The purpose of AmeriCorps, as Bailey and Allen articulate it, is "to get things done." The phrase sprang from President Clinton's 1993 inaugural address in which he challenged "a new generation of young Americans to a season of service," as he put it. "There is much to be done--enough, indeed, for millions of others who are still young in spirit to give of themselves in service, too."
The rallying cry, "Getting things done," epitomizes the state-of-the-art kind of action voluntarism at the heart of a whole new agency called the Corporation for National and Community Service. The corporation becomes the umbrella organization over several older agencies: Volunteers in Service to America (VISTA), Learn and Serve America, the National Senior Service Corps, plus two new programs, AmeriCorps and a new Civilian Community Corps.
Depending on where you joined, you could find yourself being a teacher's aide in a school, or testing in apartment buildings for poisonous lead paint.
Even down to a name similar to that of President Kennedy's Peace Corps, Clinton's AmeriCorps reflects his admiration of John Kennedy. In 1961, Kennedy mounted an American army of college graduates who fanned throughout the developing nations and used their teaching, engineering, or other skills to improve agricultural practices and the lives of people.
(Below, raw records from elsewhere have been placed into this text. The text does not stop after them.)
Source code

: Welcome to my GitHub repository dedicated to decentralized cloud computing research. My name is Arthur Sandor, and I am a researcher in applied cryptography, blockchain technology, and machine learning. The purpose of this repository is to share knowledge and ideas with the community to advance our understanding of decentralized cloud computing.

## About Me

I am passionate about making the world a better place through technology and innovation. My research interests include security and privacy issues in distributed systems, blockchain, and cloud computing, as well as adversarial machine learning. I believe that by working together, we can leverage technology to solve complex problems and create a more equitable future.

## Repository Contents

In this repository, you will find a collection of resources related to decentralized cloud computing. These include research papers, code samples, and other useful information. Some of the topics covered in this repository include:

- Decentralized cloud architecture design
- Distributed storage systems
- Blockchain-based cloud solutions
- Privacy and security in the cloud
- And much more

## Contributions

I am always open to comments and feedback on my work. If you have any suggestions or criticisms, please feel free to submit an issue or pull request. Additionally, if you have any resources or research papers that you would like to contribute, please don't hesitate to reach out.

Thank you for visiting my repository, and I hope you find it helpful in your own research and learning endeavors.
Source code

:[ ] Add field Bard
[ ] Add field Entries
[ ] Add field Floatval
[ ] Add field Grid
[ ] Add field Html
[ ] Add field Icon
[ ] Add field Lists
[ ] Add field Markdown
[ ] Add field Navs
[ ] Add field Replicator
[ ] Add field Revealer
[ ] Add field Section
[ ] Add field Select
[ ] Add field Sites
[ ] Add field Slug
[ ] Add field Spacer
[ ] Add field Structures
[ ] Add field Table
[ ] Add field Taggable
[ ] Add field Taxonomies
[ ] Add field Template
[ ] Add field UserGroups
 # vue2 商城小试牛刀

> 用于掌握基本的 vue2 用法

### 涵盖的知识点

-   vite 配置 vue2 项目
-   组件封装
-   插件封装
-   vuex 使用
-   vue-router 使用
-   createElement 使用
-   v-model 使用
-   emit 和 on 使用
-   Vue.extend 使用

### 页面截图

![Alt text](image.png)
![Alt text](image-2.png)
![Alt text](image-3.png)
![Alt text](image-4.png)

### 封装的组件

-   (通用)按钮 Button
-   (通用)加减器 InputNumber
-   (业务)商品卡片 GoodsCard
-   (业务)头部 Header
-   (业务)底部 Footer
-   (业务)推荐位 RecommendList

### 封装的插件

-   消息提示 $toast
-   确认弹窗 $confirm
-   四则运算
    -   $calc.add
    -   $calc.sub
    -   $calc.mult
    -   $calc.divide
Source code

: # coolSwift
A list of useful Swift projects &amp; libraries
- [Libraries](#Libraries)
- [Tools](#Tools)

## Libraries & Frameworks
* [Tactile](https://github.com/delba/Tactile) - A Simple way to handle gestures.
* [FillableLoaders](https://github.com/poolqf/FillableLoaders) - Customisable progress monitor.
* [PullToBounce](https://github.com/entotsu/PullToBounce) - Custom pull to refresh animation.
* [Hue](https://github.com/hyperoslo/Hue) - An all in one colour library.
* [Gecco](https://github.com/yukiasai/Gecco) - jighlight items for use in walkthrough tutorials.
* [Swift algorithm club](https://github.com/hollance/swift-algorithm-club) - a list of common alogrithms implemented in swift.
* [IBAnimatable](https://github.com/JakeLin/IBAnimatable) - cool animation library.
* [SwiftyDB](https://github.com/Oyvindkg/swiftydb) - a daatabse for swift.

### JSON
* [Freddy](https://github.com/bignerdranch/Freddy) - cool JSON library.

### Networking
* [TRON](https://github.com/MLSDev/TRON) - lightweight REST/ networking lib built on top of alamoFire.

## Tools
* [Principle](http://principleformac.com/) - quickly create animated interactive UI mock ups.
Since then, various presidents have shown a motley degree of interest in drawing out the Good Samaritan impulse in Americans. Lyndon Johnson continued the Kennedy initiatives, for instance, by endorsing VISTA in 1964. But in recent years Ronald Reagan did almost no cheerleading for citizens to serve in public projects, while George Bush gave out lots of awards to people he named "the Thousand Points of Light" and $73 million to the Commission on National and Community Service. Hugh Bailey says the Bush Administration laid the groundwork for the current success of the President's national service programs.